5. Lavery Avocats se positionne sur l’IA
Lavery cherche aussi à prendre sa place dans le créneau de l’IA, mais cette fois en misant sur l’adoption de cette technologie par son équipe. En octobre dernier, le cabinet a annoncé avoir mis à la disposition de ses membres l’«assistant Lavery», soit un bot conversationnel basé sur les grands modèles de langage, développé en interne par le laboratoire juridique Lavery sur l’intelligence artificielle (L3IA), sous la responsabilité de l’associé Éric Lavallée, basé sur la technologie d’OpenAI.
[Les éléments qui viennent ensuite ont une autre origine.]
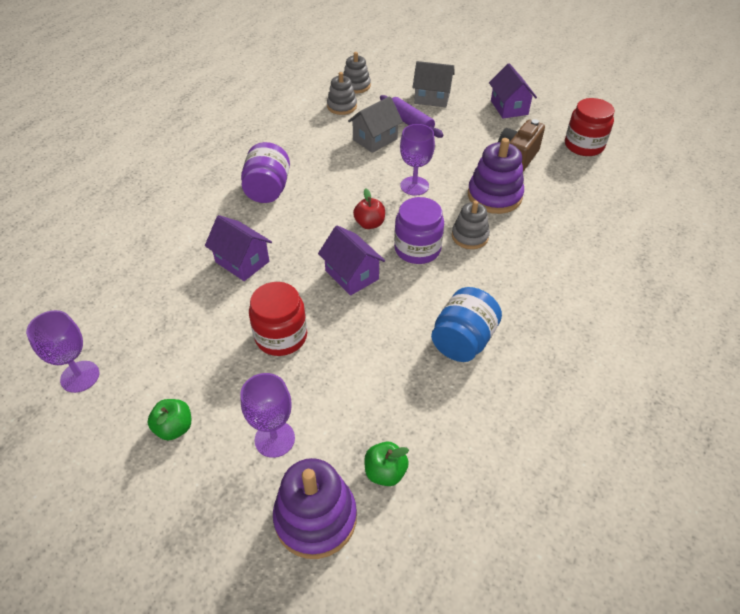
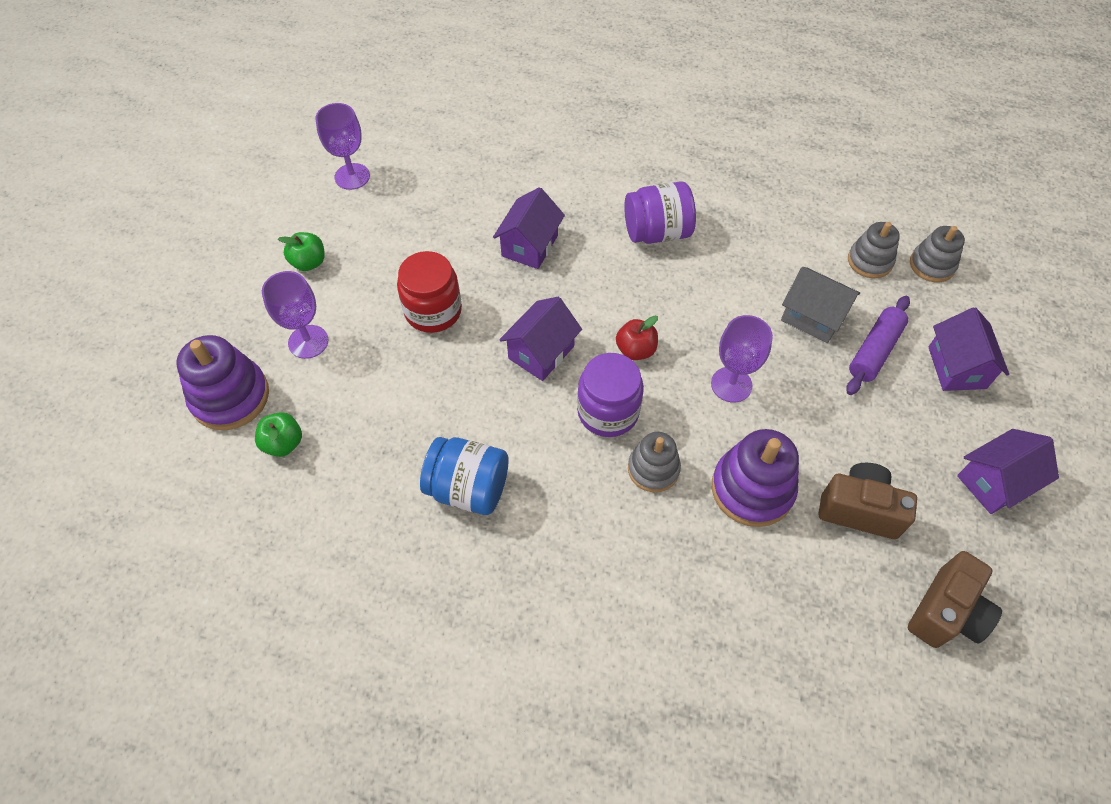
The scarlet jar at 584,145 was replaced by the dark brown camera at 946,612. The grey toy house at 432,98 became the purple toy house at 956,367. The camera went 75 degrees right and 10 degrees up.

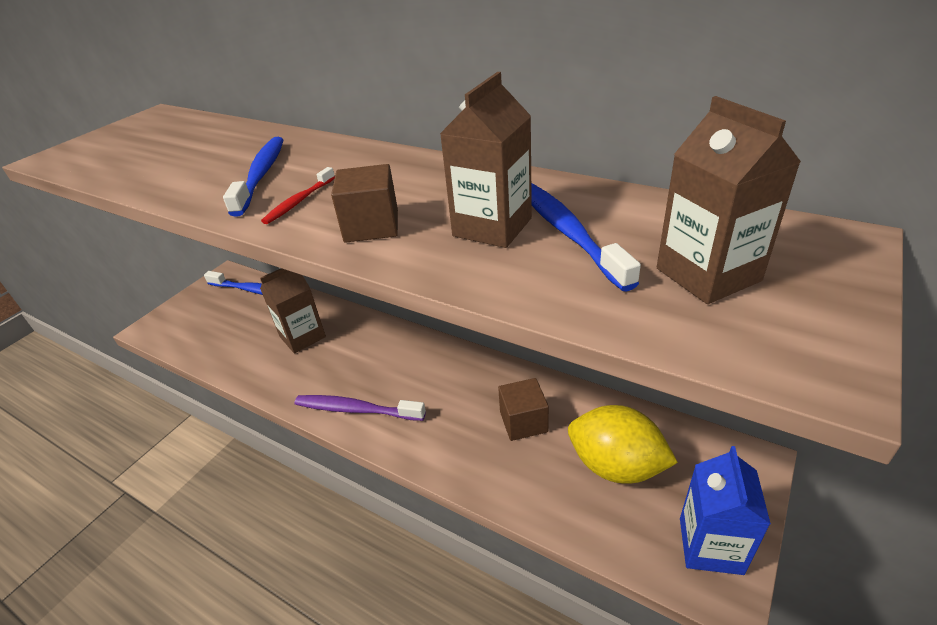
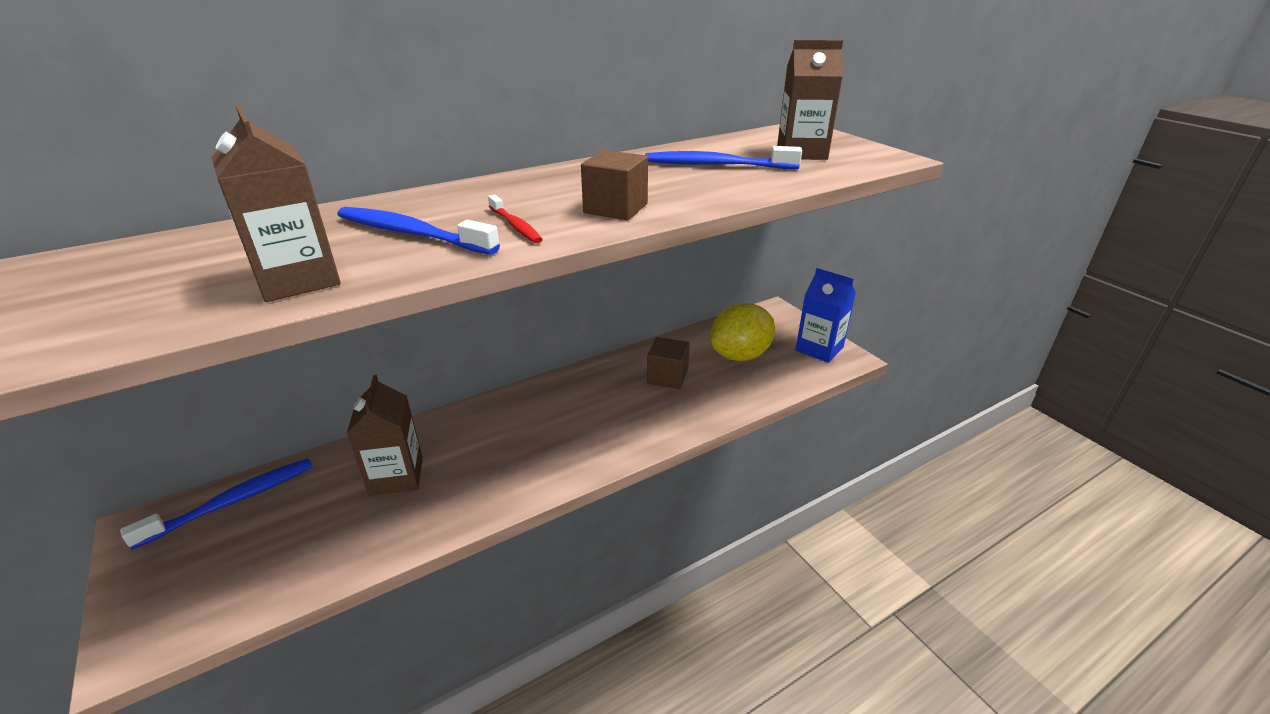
The dark brown milk carton moved from 492,227 to 298,280. The purple toothbrush at 356,410 disappeared. The camera went 65 degrees left and 5 degrees down.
Loïc Berdnikoff, chef des opérations juridiques et de conformité du cabinet, concède avoir eu quelques réticences au départ. «Comme la plupart des entreprises, on s’est d’abord posé la question: est-ce qu’on peut et est-ce qu’on doit utiliser ce genre de technologie? Le premier réflexe, d’un point de vue conformité, a été de dire: attention, il y a de gros enjeux.» Or, Éric Lavallée a défendu son projet. «À la suite de l’initiative d’Éric et son équipe, la direction s’est dit: on ne peut pas être de ces entreprises qui vont juste dire non. Les gens vont finir par l’utiliser malgré tout, et là, le risque sera plus grand.»
Avec le souci de bien faire les choses, Lavery a mis trois filtres de sécurité en place:
1) adoption d’une politique interne visant notamment un usage respectueux du code déontologique; 2) surveillance des questions soumises dans l’assistant Lavery; et 3) entente contractuelle avec OpenAI prévoyant que les données de Lavery ne serviront pas à entraîner le modèle. «À ce stade-ci, l’outil n’est pas utilisé pour livrer des services juridiques», précise Loïc Berdnikoff. «L’objectif est de comprendre et d’apprivoiser la bête, ajoute Éric Lavallée. Certains l’utilisent pour comprendre le secteur d’activité de leurs clients, d’autres, pour s’inspirer dans la rédaction d’un contrat.»
Parallèlement à cet apprentissage, le L3IA continue de faire l’analyse des différentes solutions qui sortent dans le marché, pour comprendre les choix technologiques et les spécificités de chaque application. «Le secteur évolue rapidement et nous voulons continuer d’être un précurseur des tendances technologiques», fait valoir Loïc Berdnikoff.